I'd forgotten a lot but not quite that much. Somehow, I wanted to hear it spoken again. 'Dick Browning.'
'Where you from, Dick?'
'Around.'
'You look it. You married?'
'I don't know. I think I might be divorced.'
'Same here. I ain't sure and I don't give a damn. Kids?'
I shook my head. 'You?'
'Nah. I got knocked up in Chi when I was, oh, fifteen maybe. Had it fixed by a butcher, and that was the finish of me as a mother. Can't have 'em. Can't say I mind much.'
My sentiments exactly. In those days, the danger of getting pregnant was always a consideration, and to find a woman with the sure-fire antidote was a great boon. (Women have told me that it's the same these days in respect of vasectomised men. I've often considered putting myself in the category to reap this benefit, but I've never had the nerve.) We got along fine in the little flat all through the long weekend that started the new year. By the evening of the fourth day I was beginning to wonder why Glenda still hadn't got dressed. I wasn't objecting; I could watch her drifting around, all pale and interesting, for more than a few days, but eventually I asked her.

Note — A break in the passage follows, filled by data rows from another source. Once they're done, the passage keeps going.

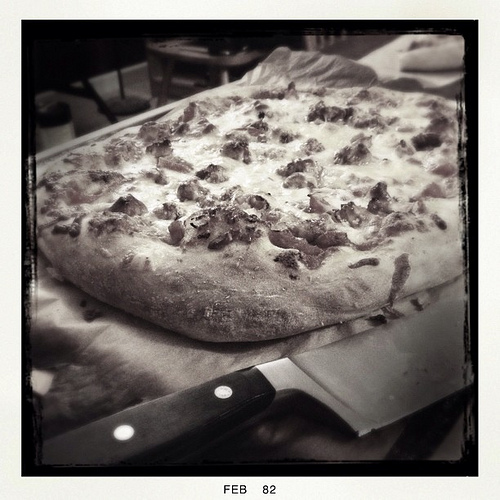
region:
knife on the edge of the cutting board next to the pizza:
[23, 291, 466, 470]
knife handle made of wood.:
[44, 362, 280, 470]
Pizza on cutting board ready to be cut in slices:
[33, 86, 463, 336]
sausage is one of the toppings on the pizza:
[275, 211, 346, 270]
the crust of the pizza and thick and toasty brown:
[31, 58, 464, 340]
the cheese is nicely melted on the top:
[26, 70, 464, 340]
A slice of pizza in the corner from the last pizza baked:
[398, 33, 465, 74]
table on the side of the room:
[148, 38, 258, 123]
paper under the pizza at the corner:
[223, 45, 464, 90]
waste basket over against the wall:
[31, 102, 78, 142]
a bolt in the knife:
[209, 380, 236, 402]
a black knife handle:
[40, 362, 271, 462]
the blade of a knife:
[251, 287, 471, 443]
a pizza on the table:
[25, 78, 462, 343]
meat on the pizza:
[172, 176, 211, 206]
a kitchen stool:
[135, 35, 265, 109]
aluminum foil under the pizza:
[23, 47, 463, 457]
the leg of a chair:
[147, 60, 174, 109]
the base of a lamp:
[90, 90, 154, 117]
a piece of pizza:
[401, 35, 469, 80]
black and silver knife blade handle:
[31, 361, 270, 474]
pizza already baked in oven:
[36, 78, 459, 327]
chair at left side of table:
[306, 33, 349, 45]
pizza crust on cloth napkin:
[101, 242, 274, 343]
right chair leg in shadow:
[148, 41, 180, 101]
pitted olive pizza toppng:
[245, 192, 270, 210]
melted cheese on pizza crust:
[347, 255, 414, 307]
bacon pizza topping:
[268, 226, 322, 261]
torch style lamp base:
[98, 20, 150, 115]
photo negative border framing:
[21, 20, 44, 470]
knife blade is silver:
[309, 332, 451, 436]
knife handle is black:
[104, 377, 288, 452]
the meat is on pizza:
[152, 165, 396, 325]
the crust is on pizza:
[162, 246, 379, 346]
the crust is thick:
[99, 227, 404, 324]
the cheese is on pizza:
[227, 157, 433, 195]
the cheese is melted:
[237, 155, 410, 207]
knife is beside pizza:
[168, 198, 462, 463]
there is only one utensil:
[201, 318, 469, 456]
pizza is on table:
[36, 122, 465, 389]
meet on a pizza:
[180, 194, 253, 256]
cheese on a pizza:
[242, 167, 272, 189]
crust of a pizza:
[178, 265, 249, 330]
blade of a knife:
[379, 395, 446, 432]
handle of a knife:
[177, 378, 267, 443]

'Butte's a mining town. Miners're the thirstiest workers in the world. Everyone'll be drunk until January third. Club's closed another couple days. I don't drink myself, and you'd be crazy to ever touch it again.'
Right then, I agreed with her. I was tasting food and enjoying coffee and milk the way I hadn't done for years. Glenda didn't smoke, so there were no cigarettes in the flat and no smell of tobacco. I quit smoking without a pang. We listened to the radio and danced
in the tiny sitting room. I learned to dance15 way back from a professional, but I was surprised to find that my five year blackout hadn't robbed me of the skill. I was a little stiff on the turns, but it came back fast. The clean living, the dancing, the eating, the sleep and the sex restored me to good physical condition within a week. Or so I thought.
Glenda went back to work at the club. She took me along and introduced me to the boss, Waldo Fitzgerald. I'd read in one of Glenda's magazines that Butte had filled up with Cornish miners sometime in the nineteenth century. Fitzgerald was the living proof. He was about sixty, big built, with thin, sandy hair and a freckled face that looked as if it had been chipped out of rock.

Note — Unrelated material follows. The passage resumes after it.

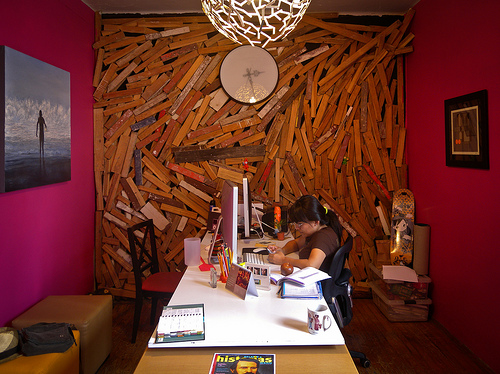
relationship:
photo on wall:
[2, 44, 74, 191] [2, 1, 98, 329]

'Glenda says you're a limey.' He was sitting at his office desk with a cigar going and a brandy by his elbow.
'Not exactly,' I grunted, 'I've spent a fair bit of time over there.'
'Drink?'
This was the first sight I'd had of alcohol and tobacco since I went into the alley behind the club a week back. Some instinct told me his offer was a test. I shook my head and gave him one of the hardbitten grins I'd been practising in Glenda's bathroom mirror. 'Why don't you say "Job?"'.
'What can you do?'
'Be polite, rude when necessary. Tend bar. Pick a phoney. Use a gun.'
'The politeness, the bar work and the phoney-picking I can maybe use. I got no need for the rest.'
I shrugged. I wanted the drink badly, but I looked at his glass steadily before I let my eyes drift away.
'Know much about this town, Dick?'
'What Glenda's told me.'
He took a sip of brandy. 'Great girl. Heard her sing?'
Another test, I thought. 'In the bath,' I said.
He laughed and almost choked. His colour got very bad. I didn't move and watched him fight for breath. After a minute he was sucking air down again and tobacco smoke with it.
'Most men looking for a job would've jumped up and got the boss some water,' he said.